▶ _Exercise_
Give back the data in full. Leave nothing out.
*** Opening of Records ***
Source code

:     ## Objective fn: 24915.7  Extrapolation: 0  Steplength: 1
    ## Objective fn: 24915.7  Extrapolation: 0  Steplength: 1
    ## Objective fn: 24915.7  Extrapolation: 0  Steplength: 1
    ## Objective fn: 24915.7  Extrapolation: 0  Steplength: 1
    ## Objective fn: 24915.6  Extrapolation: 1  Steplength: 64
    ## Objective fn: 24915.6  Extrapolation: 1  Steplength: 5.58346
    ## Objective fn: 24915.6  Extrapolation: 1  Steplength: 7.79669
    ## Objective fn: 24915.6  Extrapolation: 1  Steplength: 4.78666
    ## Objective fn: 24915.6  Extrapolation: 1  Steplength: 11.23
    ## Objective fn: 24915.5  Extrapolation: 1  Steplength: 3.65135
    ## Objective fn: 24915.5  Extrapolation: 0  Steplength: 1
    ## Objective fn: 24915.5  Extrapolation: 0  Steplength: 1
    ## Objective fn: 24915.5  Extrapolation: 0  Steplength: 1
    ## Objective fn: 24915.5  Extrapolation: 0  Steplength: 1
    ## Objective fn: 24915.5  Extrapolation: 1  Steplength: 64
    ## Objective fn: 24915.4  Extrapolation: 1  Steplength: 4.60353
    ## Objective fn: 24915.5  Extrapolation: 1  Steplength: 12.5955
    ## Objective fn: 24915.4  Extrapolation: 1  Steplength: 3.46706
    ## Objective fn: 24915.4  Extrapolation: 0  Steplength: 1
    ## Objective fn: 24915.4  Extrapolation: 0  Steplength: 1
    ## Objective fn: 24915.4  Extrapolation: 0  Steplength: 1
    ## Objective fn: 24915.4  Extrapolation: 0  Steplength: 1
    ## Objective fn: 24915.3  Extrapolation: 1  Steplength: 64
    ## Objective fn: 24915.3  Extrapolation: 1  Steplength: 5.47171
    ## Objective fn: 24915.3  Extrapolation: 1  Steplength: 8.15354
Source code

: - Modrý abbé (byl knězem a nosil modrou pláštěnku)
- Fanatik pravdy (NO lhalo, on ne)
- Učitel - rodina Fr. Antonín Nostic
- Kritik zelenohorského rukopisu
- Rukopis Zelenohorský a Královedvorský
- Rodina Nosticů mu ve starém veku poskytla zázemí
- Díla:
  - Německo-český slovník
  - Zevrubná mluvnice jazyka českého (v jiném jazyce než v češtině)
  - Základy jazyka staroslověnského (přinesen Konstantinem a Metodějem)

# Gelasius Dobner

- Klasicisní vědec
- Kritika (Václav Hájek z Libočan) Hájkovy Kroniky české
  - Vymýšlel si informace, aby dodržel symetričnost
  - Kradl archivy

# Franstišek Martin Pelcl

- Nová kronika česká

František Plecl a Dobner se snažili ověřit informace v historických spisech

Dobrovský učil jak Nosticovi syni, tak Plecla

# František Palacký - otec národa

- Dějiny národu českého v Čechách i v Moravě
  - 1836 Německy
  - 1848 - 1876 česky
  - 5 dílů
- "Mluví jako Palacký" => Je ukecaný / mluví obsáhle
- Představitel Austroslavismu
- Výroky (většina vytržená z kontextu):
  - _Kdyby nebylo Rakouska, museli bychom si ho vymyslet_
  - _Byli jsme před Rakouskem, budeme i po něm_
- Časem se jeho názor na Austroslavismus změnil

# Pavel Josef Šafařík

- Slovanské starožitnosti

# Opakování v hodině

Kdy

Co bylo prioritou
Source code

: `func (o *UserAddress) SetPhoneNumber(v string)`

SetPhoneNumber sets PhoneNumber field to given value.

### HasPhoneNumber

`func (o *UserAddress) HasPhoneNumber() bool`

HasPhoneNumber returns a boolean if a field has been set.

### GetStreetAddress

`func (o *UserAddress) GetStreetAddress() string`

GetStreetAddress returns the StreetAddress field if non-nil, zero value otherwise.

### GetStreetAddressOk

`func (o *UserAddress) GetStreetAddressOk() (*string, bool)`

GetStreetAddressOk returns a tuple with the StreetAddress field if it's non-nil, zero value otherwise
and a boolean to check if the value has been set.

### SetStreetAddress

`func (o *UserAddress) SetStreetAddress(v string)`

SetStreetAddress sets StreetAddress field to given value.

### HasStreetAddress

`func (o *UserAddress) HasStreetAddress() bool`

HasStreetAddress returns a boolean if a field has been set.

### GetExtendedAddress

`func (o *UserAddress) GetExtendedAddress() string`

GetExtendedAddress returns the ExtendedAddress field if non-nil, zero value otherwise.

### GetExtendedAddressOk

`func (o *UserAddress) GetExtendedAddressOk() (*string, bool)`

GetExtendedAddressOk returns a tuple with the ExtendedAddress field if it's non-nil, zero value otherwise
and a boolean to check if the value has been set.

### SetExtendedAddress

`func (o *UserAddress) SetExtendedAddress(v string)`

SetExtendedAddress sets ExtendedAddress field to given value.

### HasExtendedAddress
*** Close of Records ***
▶ _Written response_
Source code

:     ## Objective fn: 24915.7  Extrapolation: 0  Steplength: 1
    ## Objective fn: 24915.7  Extrapolation: 0  Steplength: 1
    ## Objective fn: 24915.7  Extrapolation: 0  Steplength: 1
    ## Objective fn: 24915.7  Extrapolation: 0  Steplength: 1
    ## Objective fn: 24915.6  Extrapolation: 1  Steplength: 64
    ## Objective fn: 24915.6  Extrapolation: 1  Steplength: 5.58346
    ## Objective fn: 24915.6  Extrapolation: 1  Steplength: 7.79669
    ## Objective fn: 24915.6  Extrapolation: 1  Steplength: 4.78666
    ## Objective fn: 24915.6  Extrapolation: 1  Steplength: 11.23
    ## Objective fn: 24915.5  Extrapolation: 1  Steplength: 3.65135
    ## Objective fn: 24915.5  Extrapolation: 0  Steplength: 1
    ## Objective fn: 24915.5  Extrapolation: 0  Steplength: 1
    ## Objective fn: 24915.5  Extrapolation: 0  Steplength: 1
    ## Objective fn: 24915.5  Extrapolation: 0  Steplength: 1
    ## Objective fn: 24915.5  Extrapolation: 1  Steplength: 64
    ## Objective fn: 24915.4  Extrapolation: 1  Steplength: 4.60353
    ## Objective fn: 24915.5  Extrapolation: 1  Steplength: 12.5955
    ## Objective fn: 24915.4  Extrapolation: 1  Steplength: 3.46706
    ## Objective fn: 24915.4  Extrapolation: 0  Steplength: 1
    ## Objective fn: 24915.4  Extrapolation: 0  Steplength: 1
    ## Objective fn: 24915.4  Extrapolation: 0  Steplength: 1
    ## Objective fn: 24915.4  Extrapolation: 0  Steplength: 1
    ## Objective fn: 24915.3  Extrapolation: 1  Steplength: 64
    ## Objective fn: 24915.3  Extrapolation: 1  Steplength: 5.47171
    ## Objective fn: 24915.3  Extrapolation: 1  Steplength: 8.15354
Source code

: - Modrý abbé (byl knězem a nosil modrou pláštěnku)
- Fanatik pravdy (NO lhalo, on ne)
- Učitel - rodina Fr. Antonín Nostic
- Kritik zelenohorského rukopisu
- Rukopis Zelenohorský a Královedvorský
- Rodina Nosticů mu ve starém veku poskytla zázemí
- Díla:
  - Německo-český slovník
  - Zevrubná mluvnice jazyka českého (v jiném jazyce než v češtině)
  - Základy jazyka staroslověnského (přinesen Konstantinem a Metodějem)

# Gelasius Dobner

- Klasicisní vědec
- Kritika (Václav Hájek z Libočan) Hájkovy Kroniky české
  - Vymýšlel si informace, aby dodržel symetričnost
  - Kradl archivy

# Franstišek Martin Pelcl

- Nová kronika česká

František Plecl a Dobner se snažili ověřit informace v historických spisech

Dobrovský učil jak Nosticovi syni, tak Plecla

# František Palacký - otec národa

- Dějiny národu českého v Čechách i v Moravě
  - 1836 Německy
  - 1848 - 1876 česky
  - 5 dílů
- "Mluví jako Palacký" => Je ukecaný / mluví obsáhle
- Představitel Austroslavismu
- Výroky (většina vytržená z kontextu):
  - _Kdyby nebylo Rakouska, museli bychom si ho vymyslet_
  - _Byli jsme před Rakouskem, budeme i po něm_
- Časem se jeho názor na Austroslavismus změnil

# Pavel Josef Šafařík

- Slovanské starožitnosti

# Opakování v hodině

Kdy

Co bylo prioritou
Source code

: `func (o *UserAddress) SetPhoneNumber(v string)`

SetPhoneNumber sets PhoneNumber field to given value.

### HasPhoneNumber

`func (o *UserAddress) HasPhoneNumber() bool`

HasPhoneNumber returns a boolean if a field has been set.

### GetStreetAddress

`func (o *UserAddress) GetStreetAddress() string`

GetStreetAddress returns the StreetAddress field if non-nil, zero value otherwise.

### GetStreetAddressOk

`func (o *UserAddress) GetStreetAddressOk() (*string, bool)`

GetStreetAddressOk returns a tuple with the StreetAddress field if it's non-nil, zero value otherwise
and a boolean to check if the value has been set.

### SetStreetAddress

`func (o *UserAddress) SetStreetAddress(v string)`

SetStreetAddress sets StreetAddress field to given value.

### HasStreetAddress

`func (o *UserAddress) HasStreetAddress() bool`

HasStreetAddress returns a boolean if a field has been set.

### GetExtendedAddress

`func (o *UserAddress) GetExtendedAddress() string`

GetExtendedAddress returns the ExtendedAddress field if non-nil, zero value otherwise.

### GetExtendedAddressOk

`func (o *UserAddress) GetExtendedAddressOk() (*string, bool)`

GetExtendedAddressOk returns a tuple with the ExtendedAddress field if it's non-nil, zero value otherwise
and a boolean to check if the value has been set.

### SetExtendedAddress

`func (o *UserAddress) SetExtendedAddress(v string)`

SetExtendedAddress sets ExtendedAddress field to given value.

### HasExtendedAddress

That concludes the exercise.